Królem został wybrany jednak Zygmunt III Waza, co dla Zamoyskiego było zakończeniem marzeń. Najbardziej zagorzali przeciwnicy polityczni Zamoyskiego stali na stanowisku, że spadkobiercą polskiego tronu jest Maksymilian z austriackiej dynastii Habsburgów. Po wyborze Wazy na tron Austriacy dowodzeni przez Maksymiliana, wraz z polskimi stronnikami ruszyli na Kraków, obowiązkiem Zamoyskiego jako hetmana była obrona Krakowa oraz wybranego przez elekcję nowego króla. Zamoyski wsławił się w stoczonych bitwach z wojskami Maksymiliana, w szczególności w bitwie pod Byczyną. Rzeczpospolita dowodzona przez Jana Zamoyskiego pokonała Austriaków. Tym samym w ten sposób wybrano w latach 1587-1588 nowego króla.

 

Dziedzictwo polityczne pierwszej Rzeczypospolitej

Dzisiaj to tylko fragment w dziejach polskiej historii, ale też element naszego polskiego dziedzictwa politycznego.

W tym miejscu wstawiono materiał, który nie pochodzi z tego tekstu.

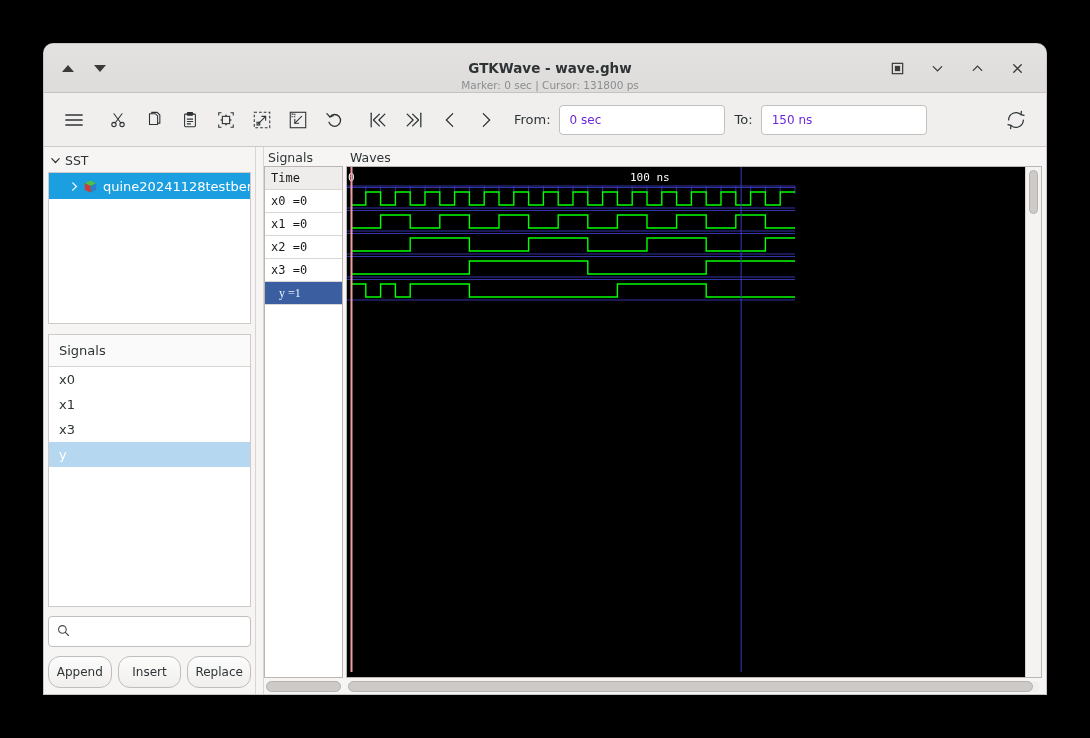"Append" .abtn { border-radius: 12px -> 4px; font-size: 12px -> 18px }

Dzięki chrzcie Mieszka oraz za pośrednictwem uniwersytetu w Padwie, myśl polityczna I Rzeczypospolitej była kontynuacja dziedzictwa politycznego starożytnego Rzymu oraz Grecji. Późniejsza myśl polityczna II Rzeczypospolitej oraz w czasie bieżącym, to natomiast następstwo I Rzeczypospolitej. Cały czas przechodzimy jednak ewolucje, coraz bardziej się cywilizujemy, bowiem zbrojna walka o władzę to dzisiaj cechy bliższe państwom wschodu (bliższym dziedzictwu Konstantynopolu) oraz krajów trzeciego świata. Jednak pod względem pewnych emocji można dostrzec pewne analogie z okresem XVI wieku.

 

Tamta Rzeczypospolita w XVIII wieku upadła, co powinno być również dla nas nauczką.